### YOUR INSTRUCTIONS
Starting at the first line of the items and ending at the line that contains "ntrar un paciente", both included, put each line into a Markdown table with the columns Row and Line, numbering the rows and leaving out blank lines.
═════ RECORDS SHOWN
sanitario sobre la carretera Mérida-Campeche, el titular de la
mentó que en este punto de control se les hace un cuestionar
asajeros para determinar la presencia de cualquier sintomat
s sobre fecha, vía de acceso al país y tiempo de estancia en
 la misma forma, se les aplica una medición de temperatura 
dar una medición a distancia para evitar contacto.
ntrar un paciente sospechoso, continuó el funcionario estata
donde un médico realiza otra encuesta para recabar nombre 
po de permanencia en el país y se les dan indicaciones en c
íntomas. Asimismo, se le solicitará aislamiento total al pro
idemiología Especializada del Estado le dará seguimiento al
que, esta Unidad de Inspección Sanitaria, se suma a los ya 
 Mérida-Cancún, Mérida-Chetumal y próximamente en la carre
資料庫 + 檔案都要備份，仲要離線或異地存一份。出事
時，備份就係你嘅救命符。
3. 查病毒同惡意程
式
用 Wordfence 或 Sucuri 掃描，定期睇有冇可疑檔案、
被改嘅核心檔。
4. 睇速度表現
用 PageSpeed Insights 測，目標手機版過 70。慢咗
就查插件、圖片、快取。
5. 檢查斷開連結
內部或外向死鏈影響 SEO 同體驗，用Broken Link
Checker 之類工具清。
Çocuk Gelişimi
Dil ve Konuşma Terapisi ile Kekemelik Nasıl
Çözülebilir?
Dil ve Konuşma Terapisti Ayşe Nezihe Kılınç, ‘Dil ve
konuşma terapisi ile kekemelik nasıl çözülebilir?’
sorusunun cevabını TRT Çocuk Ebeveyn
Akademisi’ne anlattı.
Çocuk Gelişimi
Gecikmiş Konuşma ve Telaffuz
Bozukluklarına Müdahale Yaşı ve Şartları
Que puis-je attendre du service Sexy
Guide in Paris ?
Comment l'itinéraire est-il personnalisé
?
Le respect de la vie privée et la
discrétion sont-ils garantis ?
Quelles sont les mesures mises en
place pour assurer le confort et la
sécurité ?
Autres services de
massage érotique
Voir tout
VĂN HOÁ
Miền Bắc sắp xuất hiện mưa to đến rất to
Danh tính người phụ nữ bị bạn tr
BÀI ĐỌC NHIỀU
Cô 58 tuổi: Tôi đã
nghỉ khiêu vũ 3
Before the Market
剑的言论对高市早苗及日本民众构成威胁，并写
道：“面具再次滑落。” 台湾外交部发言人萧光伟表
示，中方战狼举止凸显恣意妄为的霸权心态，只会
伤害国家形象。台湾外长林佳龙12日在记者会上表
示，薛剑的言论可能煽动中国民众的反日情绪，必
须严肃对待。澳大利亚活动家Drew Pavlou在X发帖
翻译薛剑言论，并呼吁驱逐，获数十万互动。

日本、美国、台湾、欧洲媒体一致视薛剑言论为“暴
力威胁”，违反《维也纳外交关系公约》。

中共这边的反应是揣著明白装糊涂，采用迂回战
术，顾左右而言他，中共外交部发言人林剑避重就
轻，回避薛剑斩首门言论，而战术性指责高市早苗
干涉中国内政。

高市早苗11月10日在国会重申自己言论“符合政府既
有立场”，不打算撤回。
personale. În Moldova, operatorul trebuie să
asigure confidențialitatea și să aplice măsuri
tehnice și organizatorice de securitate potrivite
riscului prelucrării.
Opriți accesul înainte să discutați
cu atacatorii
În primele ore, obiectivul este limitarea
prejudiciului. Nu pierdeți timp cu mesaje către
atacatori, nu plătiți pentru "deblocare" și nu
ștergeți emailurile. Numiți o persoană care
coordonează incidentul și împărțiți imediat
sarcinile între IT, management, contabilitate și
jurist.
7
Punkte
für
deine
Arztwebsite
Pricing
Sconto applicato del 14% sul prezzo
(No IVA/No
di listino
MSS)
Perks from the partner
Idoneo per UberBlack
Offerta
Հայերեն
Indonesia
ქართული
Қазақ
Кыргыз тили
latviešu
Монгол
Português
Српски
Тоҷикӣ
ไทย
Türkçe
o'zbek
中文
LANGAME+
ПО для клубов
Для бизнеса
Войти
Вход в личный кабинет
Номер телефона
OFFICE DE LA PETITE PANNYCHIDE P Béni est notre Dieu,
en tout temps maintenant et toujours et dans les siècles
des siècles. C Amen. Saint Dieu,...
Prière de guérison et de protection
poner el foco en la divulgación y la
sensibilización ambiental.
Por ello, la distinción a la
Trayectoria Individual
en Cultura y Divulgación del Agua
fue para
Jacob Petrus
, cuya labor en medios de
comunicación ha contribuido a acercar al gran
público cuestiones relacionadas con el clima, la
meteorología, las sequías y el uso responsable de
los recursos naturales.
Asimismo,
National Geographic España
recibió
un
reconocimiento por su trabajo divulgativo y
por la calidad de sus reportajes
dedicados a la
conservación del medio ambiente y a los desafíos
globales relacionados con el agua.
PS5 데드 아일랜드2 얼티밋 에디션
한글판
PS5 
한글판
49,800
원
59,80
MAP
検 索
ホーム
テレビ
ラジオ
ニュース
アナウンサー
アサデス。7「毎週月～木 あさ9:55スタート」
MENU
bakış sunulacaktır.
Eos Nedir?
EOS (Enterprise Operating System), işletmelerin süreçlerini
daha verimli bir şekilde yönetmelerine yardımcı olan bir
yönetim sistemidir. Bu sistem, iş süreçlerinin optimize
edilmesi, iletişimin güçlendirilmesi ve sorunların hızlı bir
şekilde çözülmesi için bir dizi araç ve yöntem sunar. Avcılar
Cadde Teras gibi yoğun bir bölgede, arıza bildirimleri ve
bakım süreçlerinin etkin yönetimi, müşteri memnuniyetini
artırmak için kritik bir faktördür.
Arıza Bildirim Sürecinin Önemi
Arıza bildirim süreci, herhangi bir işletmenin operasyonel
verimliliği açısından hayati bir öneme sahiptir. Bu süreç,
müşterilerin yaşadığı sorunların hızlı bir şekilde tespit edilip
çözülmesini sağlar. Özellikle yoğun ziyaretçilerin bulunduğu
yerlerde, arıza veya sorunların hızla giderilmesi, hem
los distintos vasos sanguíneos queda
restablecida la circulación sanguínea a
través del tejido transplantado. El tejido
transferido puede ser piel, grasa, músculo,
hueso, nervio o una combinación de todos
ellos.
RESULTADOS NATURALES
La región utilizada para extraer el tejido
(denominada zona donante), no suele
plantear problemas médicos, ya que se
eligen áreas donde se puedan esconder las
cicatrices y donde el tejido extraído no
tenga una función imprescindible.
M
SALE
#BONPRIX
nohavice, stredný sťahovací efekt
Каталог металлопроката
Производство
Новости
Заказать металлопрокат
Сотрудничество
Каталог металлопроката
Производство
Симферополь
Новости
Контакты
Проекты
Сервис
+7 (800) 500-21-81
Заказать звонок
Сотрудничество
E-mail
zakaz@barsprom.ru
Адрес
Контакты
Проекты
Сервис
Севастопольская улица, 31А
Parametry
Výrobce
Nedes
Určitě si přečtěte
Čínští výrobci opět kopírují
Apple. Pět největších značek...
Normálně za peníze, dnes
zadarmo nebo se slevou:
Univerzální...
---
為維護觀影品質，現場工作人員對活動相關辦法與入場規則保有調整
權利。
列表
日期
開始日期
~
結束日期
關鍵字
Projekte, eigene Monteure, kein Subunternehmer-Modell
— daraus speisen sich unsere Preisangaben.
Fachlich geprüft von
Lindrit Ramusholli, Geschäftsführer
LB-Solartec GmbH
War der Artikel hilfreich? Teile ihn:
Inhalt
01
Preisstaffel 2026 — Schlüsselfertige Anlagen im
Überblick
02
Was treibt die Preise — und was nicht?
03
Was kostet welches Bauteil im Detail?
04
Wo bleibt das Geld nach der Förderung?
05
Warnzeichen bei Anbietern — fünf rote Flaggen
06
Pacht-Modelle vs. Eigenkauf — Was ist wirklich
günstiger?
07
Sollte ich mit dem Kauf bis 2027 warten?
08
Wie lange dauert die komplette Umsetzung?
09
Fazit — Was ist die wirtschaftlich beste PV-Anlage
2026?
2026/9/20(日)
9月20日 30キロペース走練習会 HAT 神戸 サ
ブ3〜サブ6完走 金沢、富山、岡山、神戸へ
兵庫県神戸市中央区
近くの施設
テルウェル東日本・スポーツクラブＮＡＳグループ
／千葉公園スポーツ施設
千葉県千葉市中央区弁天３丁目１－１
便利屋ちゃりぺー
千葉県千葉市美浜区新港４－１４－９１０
══════════
### ANSWER TO THE EXERCISE
| Row | Line |
|---|---|
| 1 | sanitario sobre la carretera Mérida-Campeche, el titular de la |
| 2 | mentó que en este punto de control se les hace un cuestionar |
| 3 | asajeros para determinar la presencia de cualquier sintomat |
| 4 | s sobre fecha, vía de acceso al país y tiempo de estancia en |
| 5 |  la misma forma, se les aplica una medición de temperatura  |
| 6 | dar una medición a distancia para evitar contacto. |
| 7 | ntrar un paciente sospechoso, continuó el funcionario estata |